Instrumentation as code
Developers typically have the best mental model of how an application is
meant to behave in production. It therefore makes sense to make
instrumentation an integral part of the software development process.
Given that developers can create targeted instrumentation in the
application code itself, instrumentation becomes a required deliverable
for every new feature or fix. When writing new code, the developer is able
to form a hypothesis about its behavior in production; the measurements
placed in the code are a means for the developer to prove or disprove
their hypothesis.
Single source of truth
Metrics collected during operations should be stored in a common
repository, in a common format, and with a common interface for
visualization, alerting, and analysis. This allows developers or
operations staff to easily correlate metrics between systems and across
all layers of the application stack.
The metrics platform must be timely, comprehensive, and intuitive so that
everyone instinctively relies on it as their preferred resource to reason
about the production environment.
Alert on observations
An effective metrics-driven development process allows for alerts to
trigger based on metric values. This allows developers and operations
staff to effectively target affected systems by honing in on metrics
showing signs of problems. Once isolated, the same set of metrics can
confirm that any response has successfully resolved the issue.
It’s critical that alerts are triggered off of the same dataset used for
visualization since disparate systems introduce the potential confusion
and error. Any lack of certainty during incident response adds additional
stress and increases the likelihood of human error.
Use the scientific method
By deploying a change and measuring its effects, developers and operations
gain confidence that any software change is reliable, performant, and
affects the metric of interest, confirming any hypothesis.

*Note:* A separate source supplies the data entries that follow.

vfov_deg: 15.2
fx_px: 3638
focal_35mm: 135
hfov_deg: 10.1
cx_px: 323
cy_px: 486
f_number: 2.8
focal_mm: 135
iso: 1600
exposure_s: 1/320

Now, how do we follow the principles and practices outlined here? By using
the Metrics-Driven Development Process using the OODA
loop, devised by John
Boyd.
The phrase OODA loop refers to the decision cycle of observe, orient,
decide, and act, developed by military strategist and United States Air
Force Colonel John Boyd. Boyd applied the concept to the combat operations
process, often at the strategic level in military operations. It is now
also often applied to understand commercial operations and learning
processes. The approach favors agility over raw power in dealing with
human opponents in any endeavor.
The following example of the OODA loop is adapted from Coda Hale’s
Metrics, Metrics Everywhere talk.
Observe
All decisions are based on observations of an evolving situation.
You have a question:
What is the 99% latency of our autocomplete service right now?
You look at current measurements:
~500ms
Orient
During the orientation phase, we examine how an observation relates to our
previous experiences.
You have a question:
How does this compare to other parts of our system, both currently and historically?

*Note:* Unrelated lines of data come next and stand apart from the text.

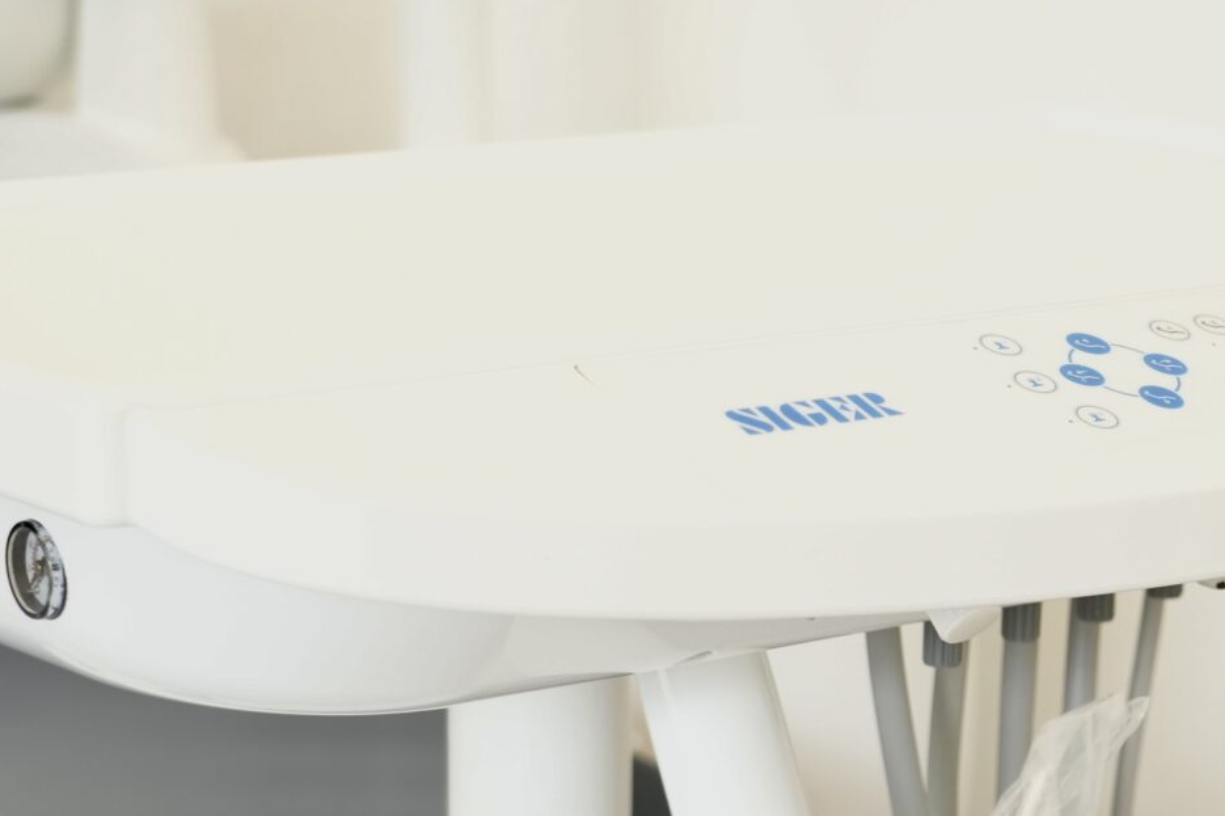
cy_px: 589
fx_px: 3912
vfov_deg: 11.9
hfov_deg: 17.6
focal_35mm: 115
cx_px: 1034
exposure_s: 1/125
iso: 1250
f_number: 4
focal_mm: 42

You look at historical metrics:
It’s way slower.
Decide
Given the observation and our experience, we can decide on the next action
to take.
You have a question:
Should we make the autocomplete service faster? Or should we add a new
feature?
You now have the knowledge to make an informed decision:
Let’s make it faster.
Act
You’ve made a decision, now act. Write some code, deploy it, and measure
the results.
Repeat the loop.
By using the metrics-driven development process you improve the mental
model of the code so that you can make better decisions. Adopting MDD
allows you to monitor metrics for current problems, aggregate them for
historical perspective, and ultimately use our improved mental model to
generate more business value.